Stored items
• • •
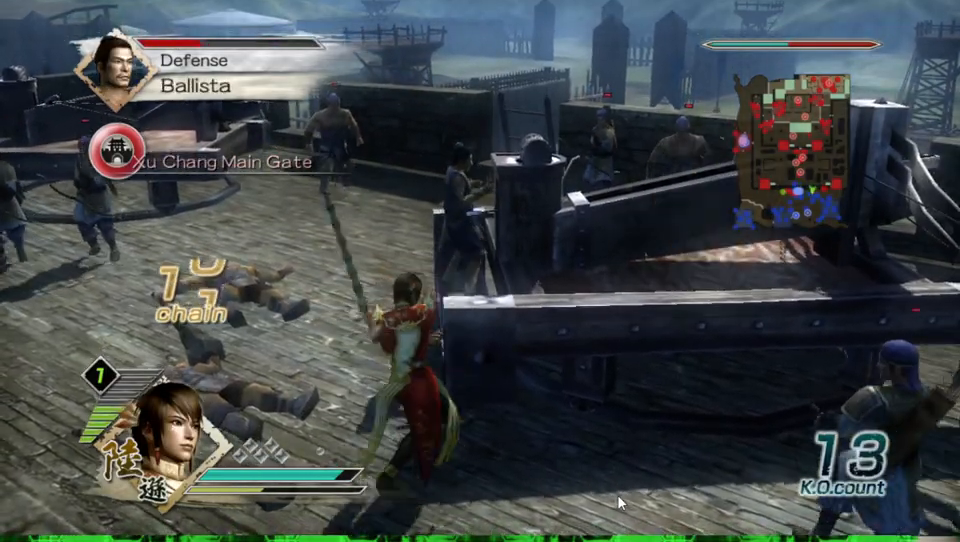
{"buttons": [], "left_stick": "up-right", "right_stick": "center", "events": [[33, "X", "up"], [67, "X", "down"], [100, "X", "up"], [133, "X", "down"], [167, "X", "up"], [200, "X", "down"], [233, "X", "up"], [267, "X", "down"], [300, "X", "up"], [333, "X", "down"], [367, "X", "up"], [400, "X", "down"], [433, "X", "up"], [467, "X", "down"], [500, "X", "up"]]}
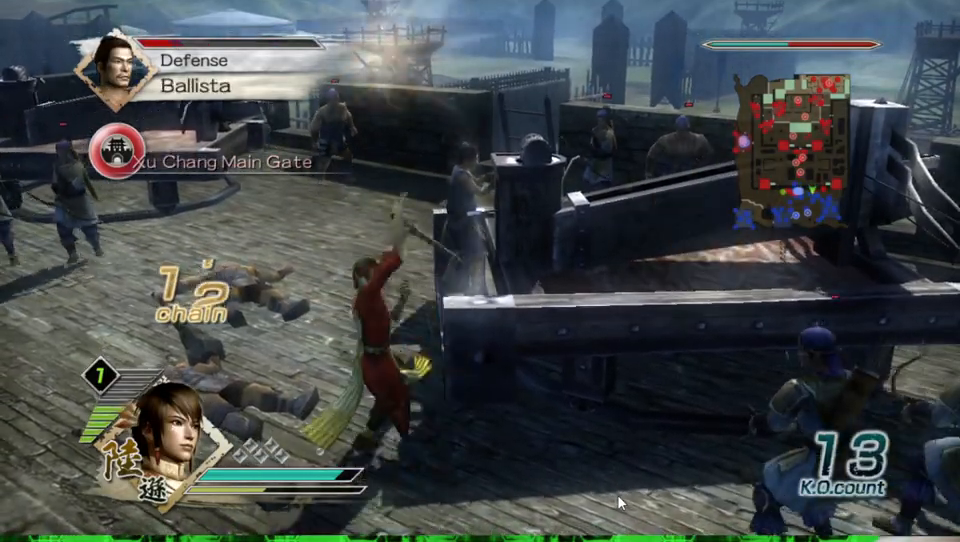
{"buttons": ["X"], "left_stick": "up-right", "right_stick": "center", "events": [[33, "X", "down"], [67, "X", "up"], [100, "X", "down"], [133, "X", "up"], [167, "X", "down"], [200, "X", "up"], [233, "X", "down"], [267, "X", "up"], [300, "X", "down"], [333, "X", "up"], [367, "X", "down"], [400, "X", "up"], [433, "X", "down"], [467, "X", "up"], [500, "X", "down"]]}
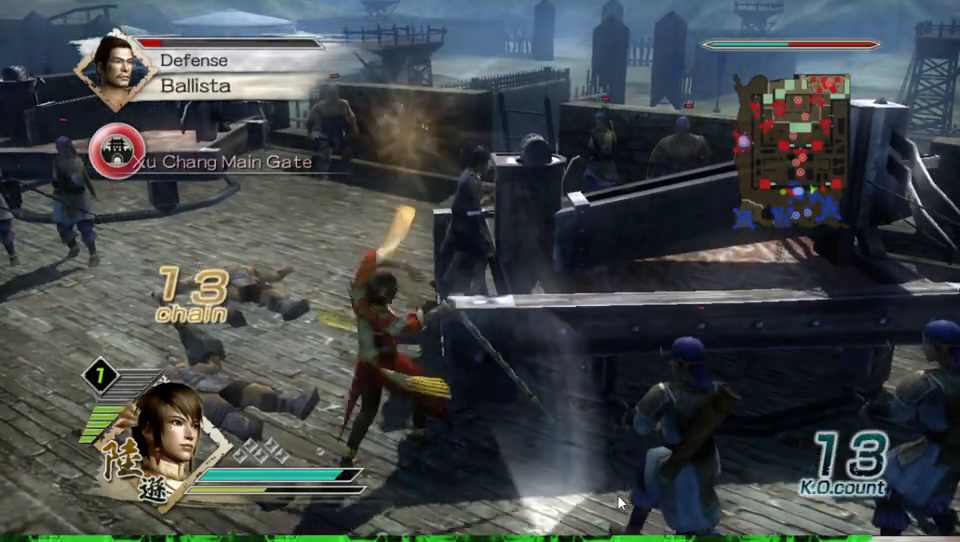
{"buttons": ["X"], "left_stick": "up", "right_stick": "center", "events": [[33, "X", "up"], [67, "X", "down"], [100, "X", "up"], [133, "X", "down"], [167, "X", "up"], [200, "X", "down"], [267, "X", "up"], [300, "left_stick", "up"], [333, "X", "down"], [367, "X", "up"], [400, "X", "down"], [433, "X", "up"], [467, "X", "down"]]}
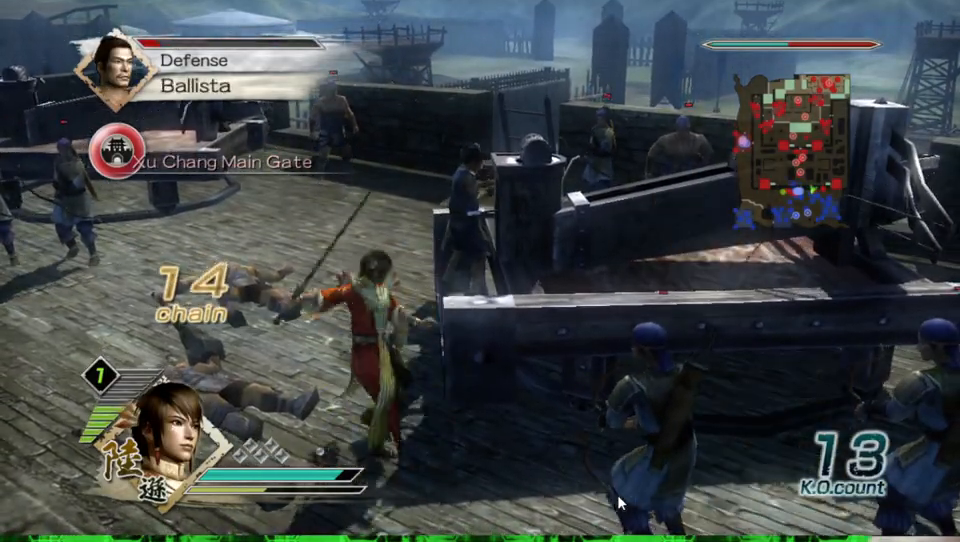
{"buttons": [], "left_stick": "up", "right_stick": "center", "events": [[33, "X", "up"], [100, "X", "down"], [133, "X", "up"], [167, "X", "down"], [233, "X", "up"], [267, "X", "down"], [300, "X", "up"], [367, "X", "down"], [433, "X", "up"], [467, "X", "down"], [500, "X", "up"]]}
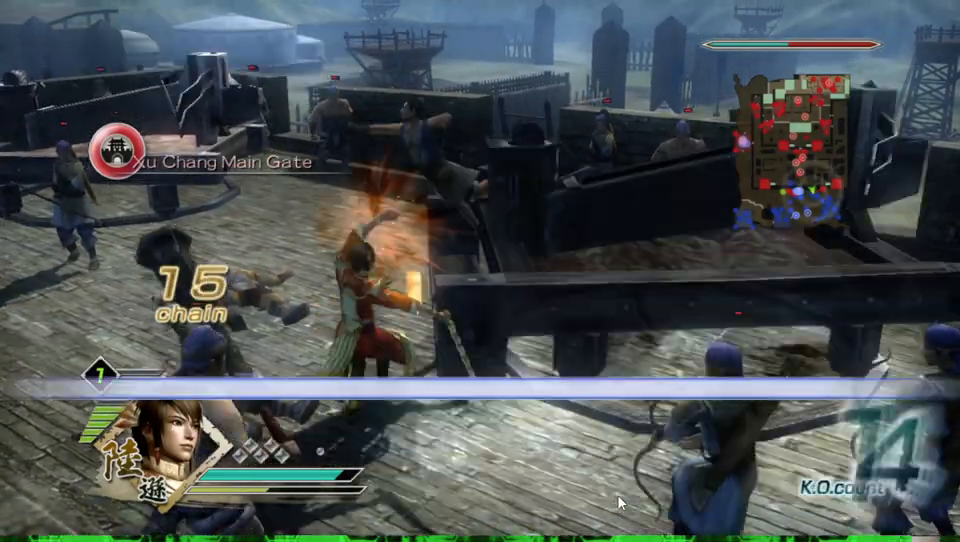
{"buttons": [], "left_stick": "up-left", "right_stick": "right", "events": [[33, "X", "down"], [67, "X", "up"], [100, "X", "down"], [133, "X", "up"], [167, "X", "down"], [200, "X", "up"], [367, "left_stick", "up-left"], [400, "right_stick", "right"]]}
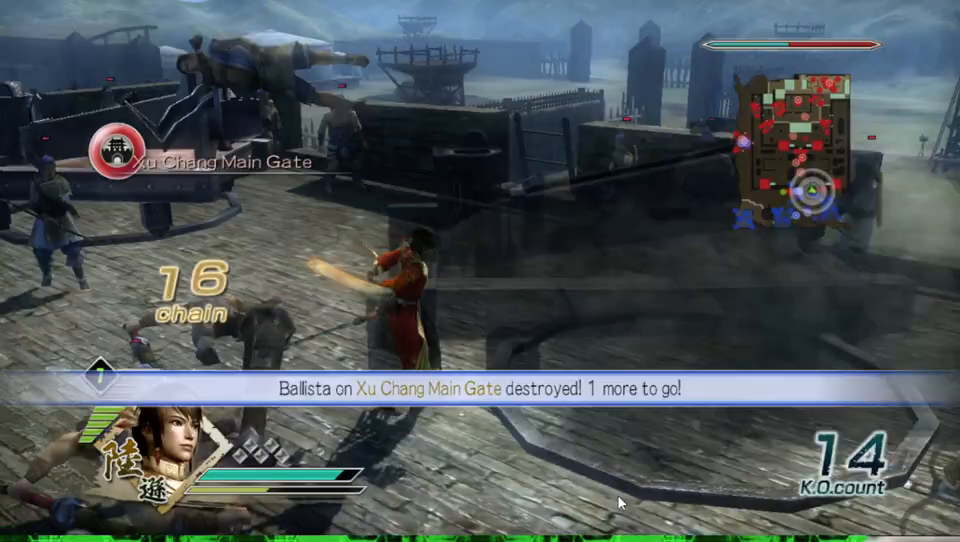
{"buttons": [], "left_stick": "up", "right_stick": "center", "events": [[133, "left_stick", "up"], [133, "right_stick", "center"]]}
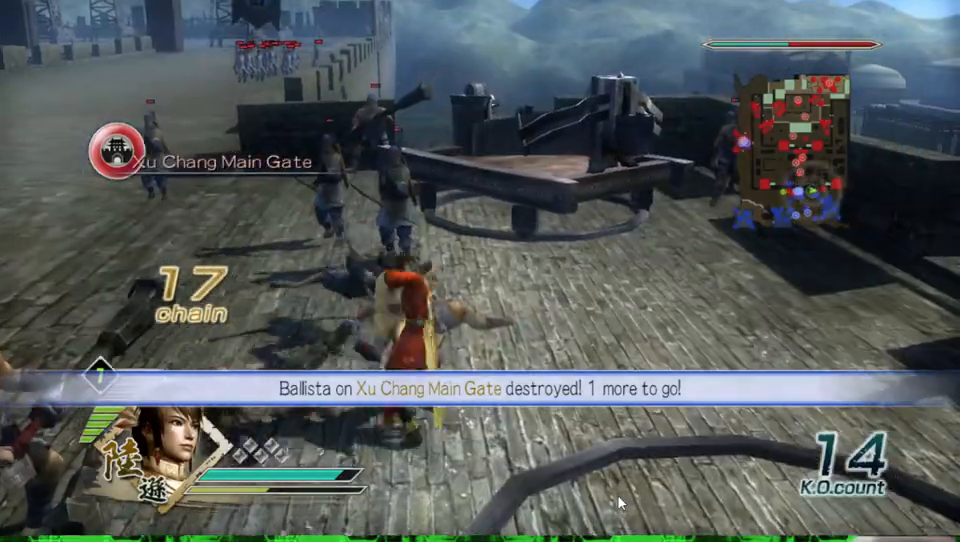
{"buttons": ["X"], "left_stick": "up", "right_stick": "center", "events": [[433, "X", "down"], [467, "X", "up"], [500, "X", "down"]]}
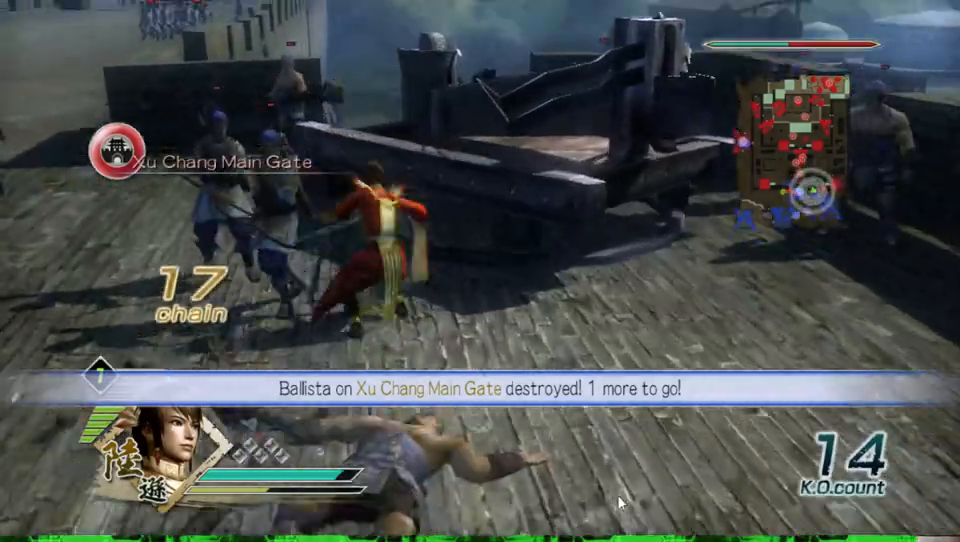
{"buttons": [], "left_stick": "up", "right_stick": "center", "events": [[33, "X", "up"], [67, "X", "down"], [100, "X", "up"], [133, "X", "down"], [167, "X", "up"], [200, "X", "down"], [233, "X", "up"], [267, "X", "down"], [300, "X", "up"], [333, "X", "down"], [367, "X", "up"], [400, "X", "down"], [433, "X", "up"], [467, "X", "down"], [500, "X", "up"]]}
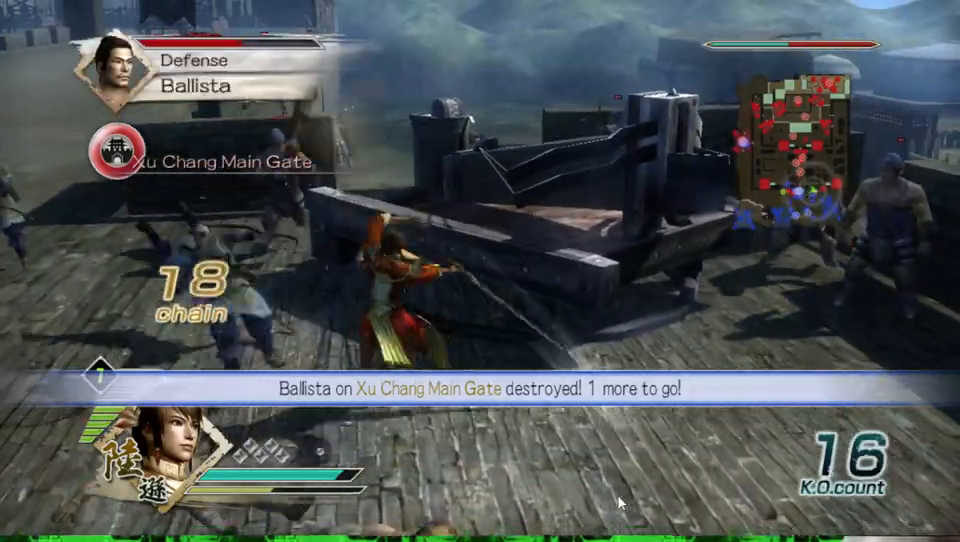
{"buttons": ["X"], "left_stick": "up", "right_stick": "center", "events": [[33, "X", "down"], [67, "X", "up"], [100, "X", "down"], [133, "X", "up"], [233, "X", "down"], [267, "X", "up"], [300, "X", "down"], [333, "X", "up"], [367, "X", "down"], [400, "X", "up"], [433, "X", "down"], [467, "X", "up"], [500, "X", "down"]]}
• • •
▸ **Your assignment**: All records must be output exactly as they are, except for the pictures, which are left out.

▸ **Answer section**:
{"buttons": [], "left_stick": "up-right", "right_stick": "center", "events": [[33, "X", "up"], [67, "X", "down"], [100, "X", "up"], [133, "X", "down"], [167, "X", "up"], [200, "X", "down"], [233, "X", "up"], [267, "X", "down"], [300, "X", "up"], [333, "X", "down"], [367, "X", "up"], [400, "X", "down"], [433, "X", "up"], [467, "X", "down"], [500, "X", "up"]]}
{"buttons": ["X"], "left_stick": "up-right", "right_stick": "center", "events": [[33, "X", "down"], [67, "X", "up"], [100, "X", "down"], [133, "X", "up"], [167, "X", "down"], [200, "X", "up"], [233, "X", "down"], [267, "X", "up"], [300, "X", "down"], [333, "X", "up"], [367, "X", "down"], [400, "X", "up"], [433, "X", "down"], [467, "X", "up"], [500, "X", "down"]]}
{"buttons": ["X"], "left_stick": "up", "right_stick": "center", "events": [[33, "X", "up"], [67, "X", "down"], [100, "X", "up"], [133, "X", "down"], [167, "X", "up"], [200, "X", "down"], [267, "X", "up"], [300, "left_stick", "up"], [333, "X", "down"], [367, "X", "up"], [400, "X", "down"], [433, "X", "up"], [467, "X", "down"]]}
{"buttons": [], "left_stick": "up", "right_stick": "center", "events": [[33, "X", "up"], [100, "X", "down"], [133, "X", "up"], [167, "X", "down"], [233, "X", "up"], [267, "X", "down"], [300, "X", "up"], [367, "X", "down"], [433, "X", "up"], [467, "X", "down"], [500, "X", "up"]]}
{"buttons": [], "left_stick": "up-left", "right_stick": "right", "events": [[33, "X", "down"], [67, "X", "up"], [100, "X", "down"], [133, "X", "up"], [167, "X", "down"], [200, "X", "up"], [367, "left_stick", "up-left"], [400, "right_stick", "right"]]}
{"buttons": [], "left_stick": "up", "right_stick": "center", "events": [[133, "left_stick", "up"], [133, "right_stick", "center"]]}
{"buttons": ["X"], "left_stick": "up", "right_stick": "center", "events": [[433, "X", "down"], [467, "X", "up"], [500, "X", "down"]]}
{"buttons": [], "left_stick": "up", "right_stick": "center", "events": [[33, "X", "up"], [67, "X", "down"], [100, "X", "up"], [133, "X", "down"], [167, "X", "up"], [200, "X", "down"], [233, "X", "up"], [267, "X", "down"], [300, "X", "up"], [333, "X", "down"], [367, "X", "up"], [400, "X", "down"], [433, "X", "up"], [467, "X", "down"], [500, "X", "up"]]}
{"buttons": ["X"], "left_stick": "up", "right_stick": "center", "events": [[33, "X", "down"], [67, "X", "up"], [100, "X", "down"], [133, "X", "up"], [233, "X", "down"], [267, "X", "up"], [300, "X", "down"], [333, "X", "up"], [367, "X", "down"], [400, "X", "up"], [433, "X", "down"], [467, "X", "up"], [500, "X", "down"]]}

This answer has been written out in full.